LONDON A disgruntled British sailor who tried to pass military secrets to Russia because he was fed up with Britain's Royal Navy was jailed for eight years on Wednesday.
Petty Officer Edward Devenney, 30, was caught in a sting operation in January as he tried to hand over classified information about British nuclear submarines to men he thought were Russian agents.
"The defendant was prepared to betray his country and his colleagues," Judge John Saunders said. "Those who serve their country loyally must know that those who don't will receive proper punishment."
Devenney, who had been in the Navy for 10 years, had not asked for anything in return for the information but said he was disillusioned after a missed promotion opportunity and wanted to "hurt the Royal Navy", the court heard.
The information, if passed on, could have led to the capture of the nuclear submarine HMS Vigilant's unique signature - the sound it makes as it passes through water - which could have resulted in it losing its capacity to go undetected.
Devenney, from Northern Ireland, had served on three of Britain's four Trident class nuclear submarines, a critical part of the country's nuclear deterrent, and had specialised in maintaining communications systems.
"He was something of a blue-eyed boy in the Royal Navy, a high-flyer with the potential for a commission," his Defence counsel Lord Carlile said.
The court heard that he had suffered from bouts of depression and binge drinking after he was accused and later acquitted of rape in 2010.
His behaviour had become a source of concern to his superiors and in 2011 he was withdrawn from a training course that could have led to him being promoted.

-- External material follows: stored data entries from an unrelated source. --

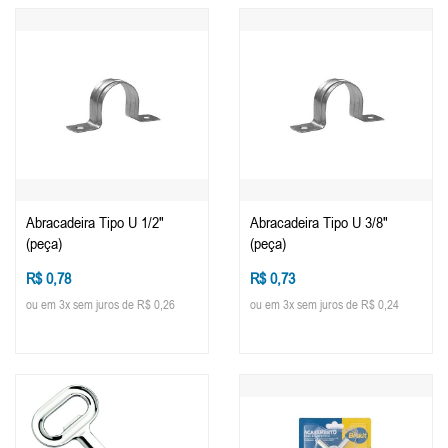
Abracadeira Tipo U 1/2"
Abracadeira Tipo U 3/8"
(peça)
(peça)
R$ 0,78
R$ 0,73
ou em 3x sem juros de R$ 0,26
ou em 3x sem juros de R$ 0,24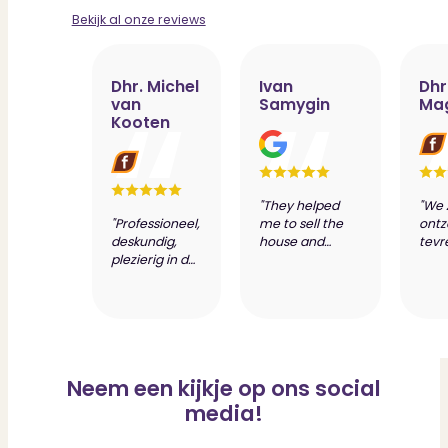
Bekijk al onze reviews
Dhr. Michel
Ivan
Dhr
van
Samygin
Ma
Kooten
"They helped
"We 
"Professioneel,
me to sell the
ontz
deskundig,
house and
tevr
plezierig in de
prepare
dien
samenwerking
valuation report
van 
wat resulteert
of my new
make
in de beste
house. Most of
bijz
deal. Jeroen
the routine is
desk
Visser en zijn
automated, so
van
team zijn
it's convenient.
Scho
Neem een kijkje op ons social
toppers."
Communication
Nog
was always
bed
media!
quick and clear.
PUUR
They were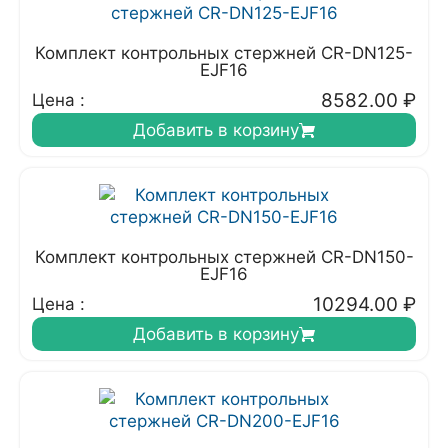
Комплект контрольных стержней CR-DN125-
EJF16
8582.00
₽
Цена :
Добавить в корзину
Комплект контрольных стержней CR-DN150-
EJF16
10294.00
₽
Цена :
Добавить в корзину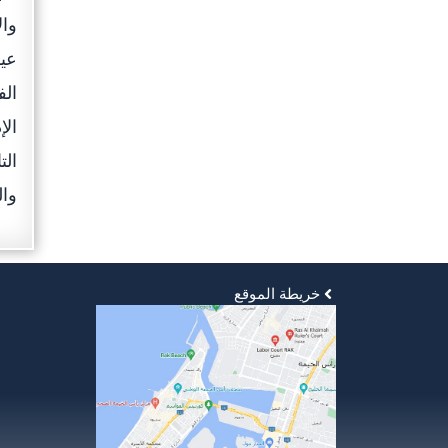
عيس
الف
الإ
الت
وال
خريطة الموقع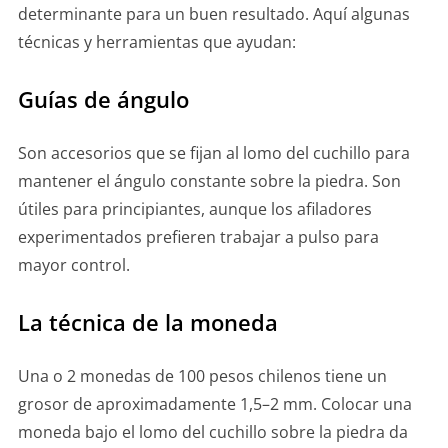
determinante para un buen resultado. Aquí algunas
técnicas y herramientas que ayudan:
Guías de ángulo
Son accesorios que se fijan al lomo del cuchillo para
mantener el ángulo constante sobre la piedra. Son
útiles para principiantes, aunque los afiladores
experimentados prefieren trabajar a pulso para
mayor control.
La técnica de la moneda
Una o 2 monedas de 100 pesos chilenos tiene un
grosor de aproximadamente 1,5–2 mm. Colocar una
moneda bajo el lomo del cuchillo sobre la piedra da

The case comes at a time of tense relations between Britain and Russia, particularly after the death of former Russian spy and Kremlin critic Alexander Litvinenko from radioactive poisoning in London in 2006.
SECRET COURT SESSION
The court heard that on November 17, 2011, Devenney made 11 calls to the Russian embassy in the middle of the night.
Two days later, on board HMS Vigilant, he took three photographs of material used to encrypt or decrypt classified information and downloaded them to his personal computer.
For the next three months he exchanged calls and text messages with two men purporting to be Russian agents.
On January 28, Devenney met his contacts, who called themselves "Dima" and "Vladimir" at the British Museum in London before heading to a hotel.
There, unaware he was being taped, he offered to share information, saying: "I have the potential to get whatever's in the system".
He arrested in March in the south-western port of Plymouth.
Part of the court proceedings were held behind closed doors for national security reasons.